Just fewer than 1 million patients from Maryland, Washington, D.C., and northern Virginia are enrolled in the program, which created panels of five to 15 providers who developed and followed up on care plans for individuals identified by CareFirst as having or being at risk for having multiple chronic conditions.
CareFirst President and CEO Chet Burrell said in a conference call that the physicians were told to take care of the patients "who need (them) the most" so they could ease the "cycle of breakdown" that leads to hospital admissions and readmissions and emergency department visits. Targeted patients included those who have, for example, not only diabetes but also hypertension, obesity and arthritis and who take 10 or more medications, Burrell said.
According to Burrell, the patients targeted for care plans make up less than 10% of CareFirst's membership but account for nearly 30% of all claims paid out.
Incentives included $200 for developing a patient's care plan and $100 for conducting a follow-up "maintenance" visit to evaluate how well the patient's care plan was working. In addition, providers received a 12 percentage-point increase in service fees for participating in the program. For example, a service fee of $100 increased to $112 for participating providers, a CareFirst spokeswoman explained in an e-mail.
Of the approximately 300 panels operating as part of the program, Burrell said 253 were eligible for "outcome incentive awards," and 151 met the OIA goals.
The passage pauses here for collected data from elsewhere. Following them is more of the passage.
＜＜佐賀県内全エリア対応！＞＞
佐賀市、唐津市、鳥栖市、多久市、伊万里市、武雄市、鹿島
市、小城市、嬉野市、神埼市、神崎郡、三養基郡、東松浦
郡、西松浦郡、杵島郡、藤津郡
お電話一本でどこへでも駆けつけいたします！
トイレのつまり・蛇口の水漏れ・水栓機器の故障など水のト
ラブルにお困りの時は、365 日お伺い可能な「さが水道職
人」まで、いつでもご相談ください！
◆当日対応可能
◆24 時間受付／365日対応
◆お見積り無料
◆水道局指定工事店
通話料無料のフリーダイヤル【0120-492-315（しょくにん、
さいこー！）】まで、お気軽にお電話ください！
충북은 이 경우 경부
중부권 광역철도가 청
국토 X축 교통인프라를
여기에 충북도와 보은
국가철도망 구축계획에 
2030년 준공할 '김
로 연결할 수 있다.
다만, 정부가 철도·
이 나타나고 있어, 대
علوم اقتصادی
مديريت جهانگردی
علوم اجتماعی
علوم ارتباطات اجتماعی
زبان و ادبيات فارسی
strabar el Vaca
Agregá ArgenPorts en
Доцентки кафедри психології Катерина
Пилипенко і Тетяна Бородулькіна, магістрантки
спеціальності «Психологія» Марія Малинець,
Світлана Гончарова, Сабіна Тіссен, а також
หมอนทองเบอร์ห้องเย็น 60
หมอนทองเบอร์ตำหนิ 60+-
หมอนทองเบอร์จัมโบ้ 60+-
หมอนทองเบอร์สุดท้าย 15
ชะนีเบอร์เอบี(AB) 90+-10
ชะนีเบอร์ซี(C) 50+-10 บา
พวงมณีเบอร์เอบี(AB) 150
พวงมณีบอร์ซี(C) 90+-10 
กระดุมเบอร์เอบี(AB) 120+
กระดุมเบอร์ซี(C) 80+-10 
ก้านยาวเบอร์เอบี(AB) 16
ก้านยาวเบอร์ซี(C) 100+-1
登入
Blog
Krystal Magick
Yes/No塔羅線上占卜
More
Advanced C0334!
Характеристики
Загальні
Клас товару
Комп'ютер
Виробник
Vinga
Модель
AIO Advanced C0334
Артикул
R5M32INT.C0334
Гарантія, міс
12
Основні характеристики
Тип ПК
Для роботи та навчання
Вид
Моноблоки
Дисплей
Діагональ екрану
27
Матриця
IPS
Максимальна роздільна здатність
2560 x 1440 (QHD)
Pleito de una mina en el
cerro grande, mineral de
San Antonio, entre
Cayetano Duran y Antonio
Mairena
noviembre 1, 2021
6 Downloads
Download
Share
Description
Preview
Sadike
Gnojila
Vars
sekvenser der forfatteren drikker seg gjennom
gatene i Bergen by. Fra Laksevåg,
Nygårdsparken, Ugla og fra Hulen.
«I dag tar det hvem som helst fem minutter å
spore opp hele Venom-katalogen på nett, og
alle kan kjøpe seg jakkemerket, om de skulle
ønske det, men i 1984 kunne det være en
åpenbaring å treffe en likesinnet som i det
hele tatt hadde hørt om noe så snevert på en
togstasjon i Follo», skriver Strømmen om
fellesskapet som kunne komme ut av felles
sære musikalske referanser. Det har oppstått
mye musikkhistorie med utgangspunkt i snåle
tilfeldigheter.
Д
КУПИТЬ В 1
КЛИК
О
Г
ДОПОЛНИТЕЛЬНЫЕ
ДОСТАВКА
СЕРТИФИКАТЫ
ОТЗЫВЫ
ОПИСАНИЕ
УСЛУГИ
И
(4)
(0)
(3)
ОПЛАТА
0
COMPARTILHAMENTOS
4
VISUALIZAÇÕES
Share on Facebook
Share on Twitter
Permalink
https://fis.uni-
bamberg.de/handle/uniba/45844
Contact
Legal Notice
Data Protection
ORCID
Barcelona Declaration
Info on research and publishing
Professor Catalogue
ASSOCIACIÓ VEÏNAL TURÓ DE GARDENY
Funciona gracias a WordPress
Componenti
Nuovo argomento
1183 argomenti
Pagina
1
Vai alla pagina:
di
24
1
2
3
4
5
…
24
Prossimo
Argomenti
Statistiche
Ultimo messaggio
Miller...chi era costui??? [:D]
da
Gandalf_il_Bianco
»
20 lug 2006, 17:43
On average, those participants will receive a 20 percentage-point increase in reimbursement levels for 12 months starting July 1, he said.
"The whole idea is that incentives affect behavior," Burrell said, adding later that because the current healthcare system incentivizes volume, "we've gotten volume."
As a base for financial-savings targets, Burrell said CareFirst looked at costs for 2010 and estimated that they would increase by 7.5% in 2011—which he said they did, equaling $2.5 billion for healthcare claims paid for 2011 services.
According to Burrell, most panels saw between 2,500 and 3,500 CareFirst members who collectively accounted for $10 million to $12 million in healthcare costs. He estimated that about 5% or $600,000 of that figure goes toward primary-care services. So, with the bonus, the panel might see additional payment totaling about $120,000.
He said the average savings realized by the panels who met targets was 4.2%. Those that didn't exceeded expected costs by an average of almost 4%. Together, total savings for the program equaled 1.5%
Given the $2.5 billion figure for total paid claims in 2011, Burrell described the savings as "very substantial" and noted that the program, which was
launched last year, is expected to last for several years and that improvement is expected to continue.
CareFirst provided technical assistance and health information technology tools such as the
American College of Physicians' Medical Home Builder 2.0 software program free of charge.